ところが、その翌年の昭和27年(1952年)4月、創価学会の宗門に対する発言力を強める契機となった「狸祭り事件」が勃発します。「狸祭り事件」に関して詳しくは以下の記事を参照ください。



「狸祭り事件」


創価学会青年部から小笠原慈聞氏への示威行為」



この時の日蓮正宗側の法主こそ水谷日昇その人です。「狸祭り事件」での小笠原慈聞氏吊し上げに対し、水谷日昇並びに大石寺宗門は謝罪文提出、戸田城聖法華講大講頭罷免、登山停止という措置に出ます。



狸祭り事件から4年後、昭和31年(1956年)3月29日、水谷日昇は猊座を譲り、隠尊となります。この法主引退の経緯について溝口敦氏は次のように述べています。



「三十一年三月、大石寺では水谷日昇が退座し、堀米日淳が第六十五世法主になった。
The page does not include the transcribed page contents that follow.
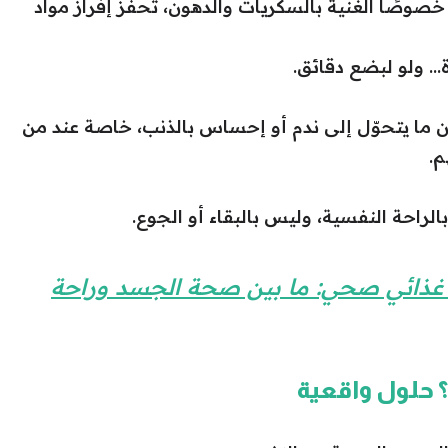
وصًا الغنية بالسكريات والدهون، تحفّز إفراز مواد
… ولو لبضع دقائق.
ما يتحوّل إلى ندم أو إحساس بالذنب، خاصة عند من
م.
الراحة النفسية، وليس بالبقاء أو الجوع.
ام غذائي صحي: ما بين صحة الجسد وراحة
 حلول واقعية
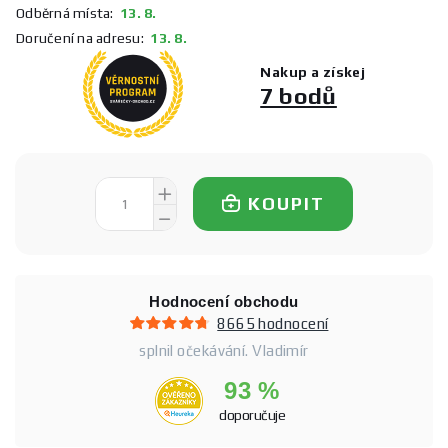
Odběrná místa:
13. 8.
Doručení na adresu:
13. 8.
Nakup a získej
7 bodů
KOUPIT
Hodnocení obchodu
8665 hodnocení
splnil očekávání. Vladimír
93 %
doporučuje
水谷日昇は池田[大作]の義父・白木薫次が大石寺大奥(大坊。法主が住み、宗務をとる)に勤めさせた女性と情を通じ、子までもうけたという。当時、水谷は夫人を亡くし、高齢ではあったものの『ネコにカツブシ』の状態だったと事情を知る元僧侶は語っている。このことを柏原ヤスが池田に知らせ、池田は『狸祭り事件』で、謝罪文提出、大講頭罷免、登山停止の罰を戸田に課した水谷日昇に報復するため、この醜聞をもとに日昇に退座を迫ったとされる。
日昇は引退後、生まれた子を正式に認知したというが、創価学会による宗門支配の試みには、早くから謀略の臭いが漂う手法がとられていたことを知るのである。」
(溝口敦『池田大作「権力者」の構造』173ページ、講談社+α文庫、2005年)



水谷日昇は法主退座の翌年、昭和32年(1957年)10月14日に亡くなります。



池田大作の小説『人間革命』第2巻では「水谷日昇猊下の御登座は、戦後の宗門史にとって、重大な一大転機となった」とか、また「その淡麗な容貌と、清楚闊達なお姿は、新生日本の象徴とも言えた」等、歯の浮くような形容で絶賛しています。
しかし実際のところ、水谷日昇の実像はどうだったのかということです。果たして本当に彼は「清楚闊達なお姿」「新生日本の象徴」と言うべき人物であったのかという点をここでは問題提起しておきたいと思います。
現在の創価学会本部、信濃町の「広宣流布大誓堂」には、戸田城聖を登山停止措置とした張本人である大石寺第64世水谷日昇が書いた本尊が安置されています。